Find the line in the data below that contains "irtschaftlich tätig werden, für". Return that line and all the lines after it, unchanged.
□ □ □ □ □
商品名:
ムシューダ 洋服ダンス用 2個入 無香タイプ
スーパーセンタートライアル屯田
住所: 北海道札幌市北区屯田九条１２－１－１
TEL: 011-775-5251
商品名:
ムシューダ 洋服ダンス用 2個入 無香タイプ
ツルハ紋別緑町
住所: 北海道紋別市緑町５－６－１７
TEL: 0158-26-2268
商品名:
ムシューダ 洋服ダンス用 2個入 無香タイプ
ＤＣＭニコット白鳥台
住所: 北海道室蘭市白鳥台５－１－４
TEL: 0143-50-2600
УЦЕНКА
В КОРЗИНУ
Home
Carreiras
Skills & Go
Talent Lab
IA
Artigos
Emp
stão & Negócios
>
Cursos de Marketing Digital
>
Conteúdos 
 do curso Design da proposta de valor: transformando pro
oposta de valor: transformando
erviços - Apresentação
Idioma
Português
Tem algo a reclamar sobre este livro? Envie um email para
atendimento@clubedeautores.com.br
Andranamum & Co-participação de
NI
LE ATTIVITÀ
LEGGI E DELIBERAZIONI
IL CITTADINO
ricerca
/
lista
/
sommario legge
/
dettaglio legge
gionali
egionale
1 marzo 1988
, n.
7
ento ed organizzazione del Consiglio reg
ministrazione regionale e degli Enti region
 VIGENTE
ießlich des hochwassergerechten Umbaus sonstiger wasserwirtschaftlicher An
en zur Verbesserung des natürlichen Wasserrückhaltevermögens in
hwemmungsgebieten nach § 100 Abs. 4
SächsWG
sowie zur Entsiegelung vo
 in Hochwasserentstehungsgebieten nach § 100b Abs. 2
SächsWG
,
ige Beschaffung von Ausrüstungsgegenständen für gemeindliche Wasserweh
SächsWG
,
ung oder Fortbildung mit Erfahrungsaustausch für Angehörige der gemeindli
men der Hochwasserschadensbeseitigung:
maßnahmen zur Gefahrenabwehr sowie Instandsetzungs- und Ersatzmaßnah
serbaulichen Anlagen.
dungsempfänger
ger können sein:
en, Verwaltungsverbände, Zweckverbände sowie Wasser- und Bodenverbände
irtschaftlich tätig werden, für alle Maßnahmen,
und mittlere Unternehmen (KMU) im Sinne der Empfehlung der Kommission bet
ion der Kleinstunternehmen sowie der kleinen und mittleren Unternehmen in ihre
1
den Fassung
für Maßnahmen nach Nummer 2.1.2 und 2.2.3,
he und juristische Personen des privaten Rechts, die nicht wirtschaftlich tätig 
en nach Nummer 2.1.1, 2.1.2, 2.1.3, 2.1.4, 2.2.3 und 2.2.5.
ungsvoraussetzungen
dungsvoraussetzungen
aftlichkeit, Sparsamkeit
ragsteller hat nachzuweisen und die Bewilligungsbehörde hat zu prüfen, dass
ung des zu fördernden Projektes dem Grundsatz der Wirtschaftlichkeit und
□ □ □ □ □
**SOLUTION:**
irtschaftlich tätig werden, für alle Maßnahmen,
und mittlere Unternehmen (KMU) im Sinne der Empfehlung der Kommission bet
ion der Kleinstunternehmen sowie der kleinen und mittleren Unternehmen in ihre
1
den Fassung
für Maßnahmen nach Nummer 2.1.2 und 2.2.3,
he und juristische Personen des privaten Rechts, die nicht wirtschaftlich tätig 
en nach Nummer 2.1.1, 2.1.2, 2.1.3, 2.1.4, 2.2.3 und 2.2.5.
ungsvoraussetzungen
dungsvoraussetzungen
aftlichkeit, Sparsamkeit
ragsteller hat nachzuweisen und die Bewilligungsbehörde hat zu prüfen, dass
ung des zu fördernden Projektes dem Grundsatz der Wirtschaftlichkeit und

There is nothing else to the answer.